> **Dataset entries**
□ □ □ □ □
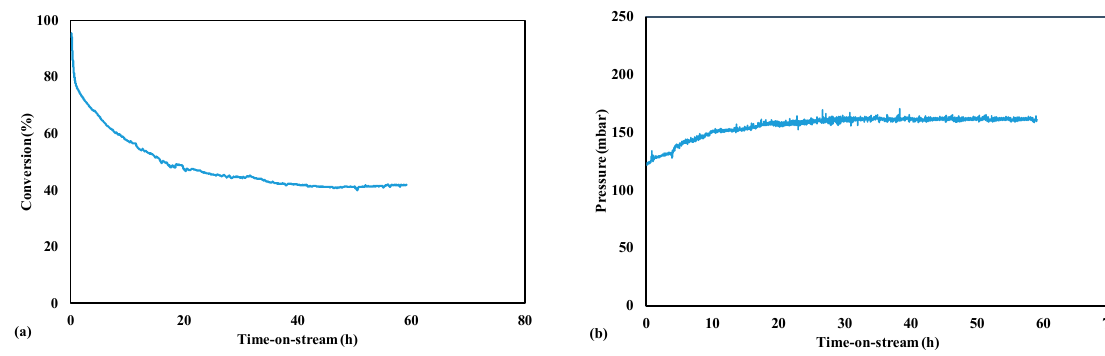
Figure 6. Results of stability test performed over Pt ‐ Ni/CeO 2 /SiO 2 catalyst at 500 °C, H 2 O/EtOH = 4, O 2 /EtOH = 0.5 and WHSV in the interval 4.1–123 h − 1 .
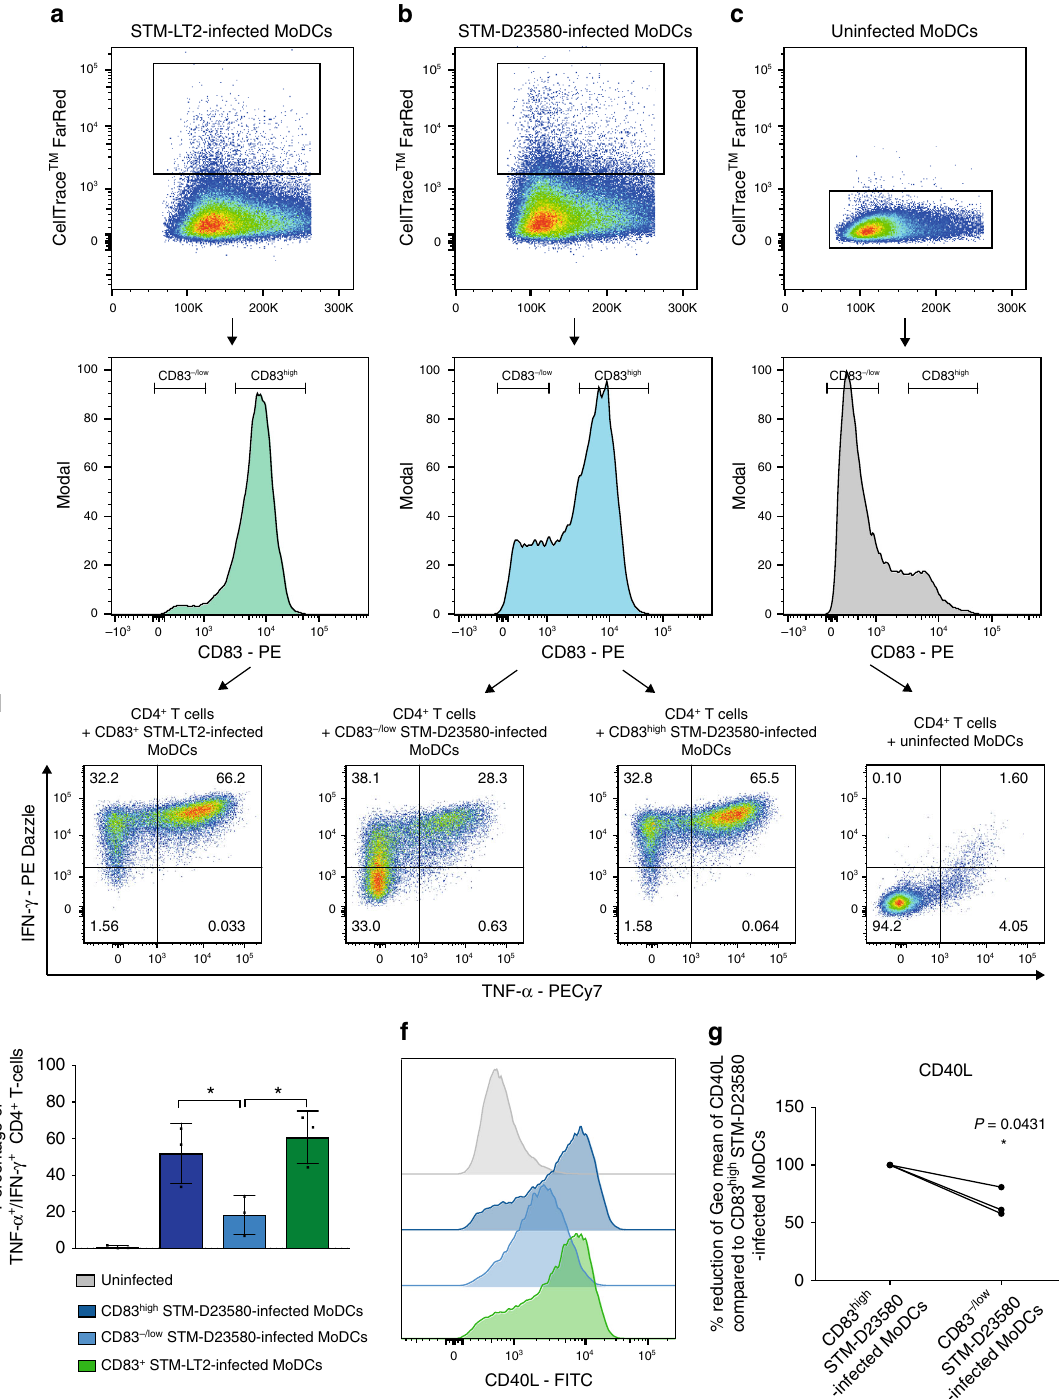
Fig. 8 CD83 -/low STM-D23580-infected MoDCs direct defective activation of Salmonella -speci fi c CD4 + T cells. At 6 h p.i., a STM-LT2-infected MoDCs were sorted as CD83 + while b STM-D23580-infected MoDCs were sorted as CD83 -/low or CD83 high . c Uninfected MoDCs were used as negative control. Sorted subsets of infected MoDCs were co-cultured overnight with PhoN-speci fi c CD4 + T cell clones cross-reactive against typhoidal and non-typhoidal serovars. d Capacity of CD4 + T cell to secrete IFN ‐ γ and TNF- α , as detected by intracellular staining. FACS plots show the percentage of IFN ‐ γ + /TNF- α + cells out of total CD3 + CD4 + T cells. Dot plots comprise a representative experiment out of four. e CD83 − /low STM-D23580-infected MoDCs induce a signi fi cantly lower amount of cytokine-producing T cells, as compared to CD83 high STM-D23580 or CD83 + STM-LT2 infected cells. The mean±SEM of three independent experiments is shown One-way ANOVA test, P -value < 0.05 (*). f Flow cytometry histogram showing CD40L expression on T cells co- cultured with CD83 + STM-LT2 infected MoDCs, CD83 − /low or CD83 high STM-D23580-infected cells. Histograms from one representative example of at least three biological replicates. g Geometric mean of fl uorescence intensity for CD40L in T cells co-cultured with CD83 − /low STM-D23580-infected MoDCs, represented as a percentage of reduction from CD83 high STM-D23580-infected MoDCs. three independent experiments are shown. Two-tailed paired Student ’ s t -test, P -value < 0.05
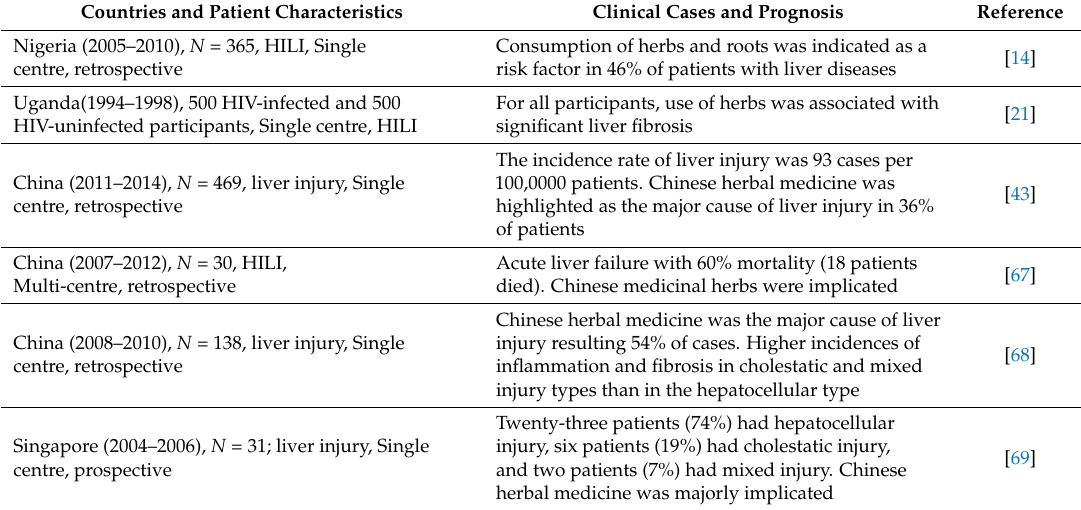
Table 2. Selected clinical case reports of HILI in developing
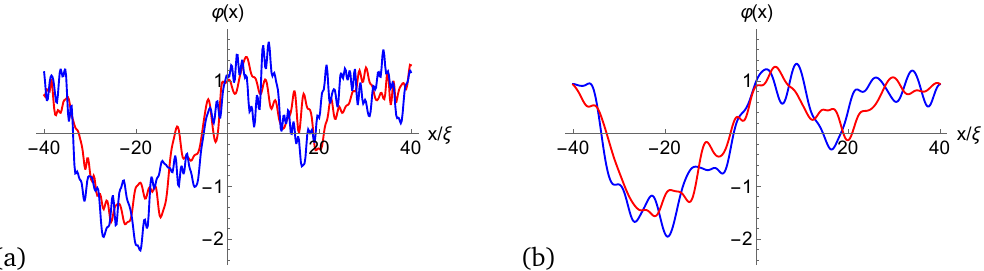
= 32ms, and for a different 1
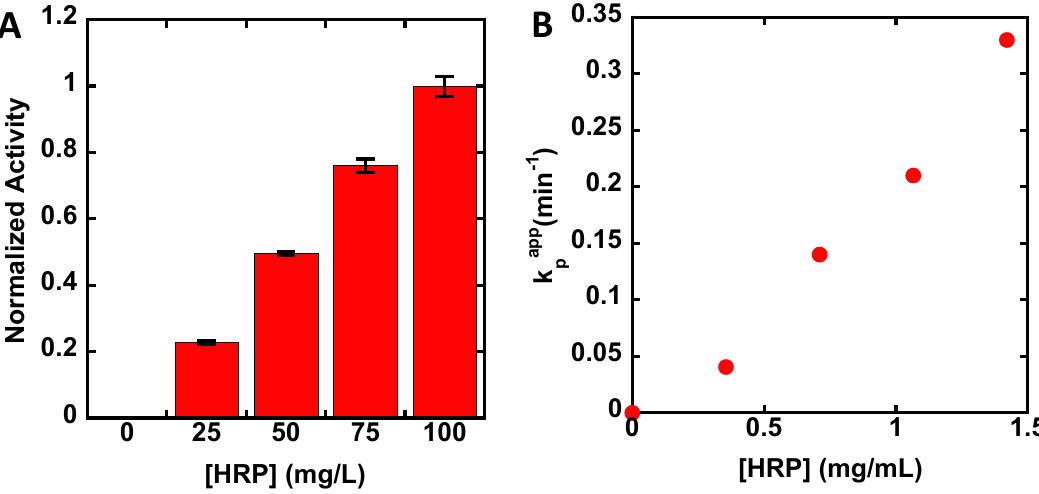
Figure 5. ( A ) Relative rate of enzymatic activity, as a function of HRP loading, measured by the reaction of aminoantipyrine and phenol, normalized to activity at 100 mg/L HRP loading, ( B ) Apparent polymerization rate (k papp ) under the conditions: [DMAm] 0 :[PAETC] 0 :[ACAC] 0 :[H 2 O 2 ] 0 = 100:1:9.7:1.7, [DMAm] = 170 mM, [HRP] = X mg/mL in 4.2 mL of pH = 5.5, 20 mM acetate buffer at 25 °C.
□ □ □ □ □
> **WORK INSTRUCTIONS**
Copy all the records above exactly, but leave out the pictures.

> **TASK SOLUTION**
Figure 6. Results of stability test performed over Pt ‐ Ni/CeO 2 /SiO 2 catalyst at 500 °C, H 2 O/EtOH = 4, O 2 /EtOH = 0.5 and WHSV in the interval 4.1–123 h − 1 .
Fig. 8 CD83 -/low STM-D23580-infected MoDCs direct defective activation of Salmonella -speci fi c CD4 + T cells. At 6 h p.i., a STM-LT2-infected MoDCs were sorted as CD83 + while b STM-D23580-infected MoDCs were sorted as CD83 -/low or CD83 high . c Uninfected MoDCs were used as negative control. Sorted subsets of infected MoDCs were co-cultured overnight with PhoN-speci fi c CD4 + T cell clones cross-reactive against typhoidal and non-typhoidal serovars. d Capacity of CD4 + T cell to secrete IFN ‐ γ and TNF- α , as detected by intracellular staining. FACS plots show the percentage of IFN ‐ γ + /TNF- α + cells out of total CD3 + CD4 + T cells. Dot plots comprise a representative experiment out of four. e CD83 − /low STM-D23580-infected MoDCs induce a signi fi cantly lower amount of cytokine-producing T cells, as compared to CD83 high STM-D23580 or CD83 + STM-LT2 infected cells. The mean±SEM of three independent experiments is shown One-way ANOVA test, P -value < 0.05 (*). f Flow cytometry histogram showing CD40L expression on T cells co- cultured with CD83 + STM-LT2 infected MoDCs, CD83 − /low or CD83 high STM-D23580-infected cells. Histograms from one representative example of at least three biological replicates. g Geometric mean of fl uorescence intensity for CD40L in T cells co-cultured with CD83 − /low STM-D23580-infected MoDCs, represented as a percentage of reduction from CD83 high STM-D23580-infected MoDCs. three independent experiments are shown. Two-tailed paired Student ’ s t -test, P -value < 0.05
Table 2. Selected clinical case reports of HILI in developing
= 32ms, and for a different 1
Figure 5. ( A ) Relative rate of enzymatic activity, as a function of HRP loading, measured by the reaction of aminoantipyrine and phenol, normalized to activity at 100 mg/L HRP loading, ( B ) Apparent polymerization rate (k papp ) under the conditions: [DMAm] 0 :[PAETC] 0 :[ACAC] 0 :[H 2 O 2 ] 0 = 100:1:9.7:1.7, [DMAm] = 170 mM, [HRP] = X mg/mL in 4.2 mL of pH = 5.5, 20 mM acetate buffer at 25 °C.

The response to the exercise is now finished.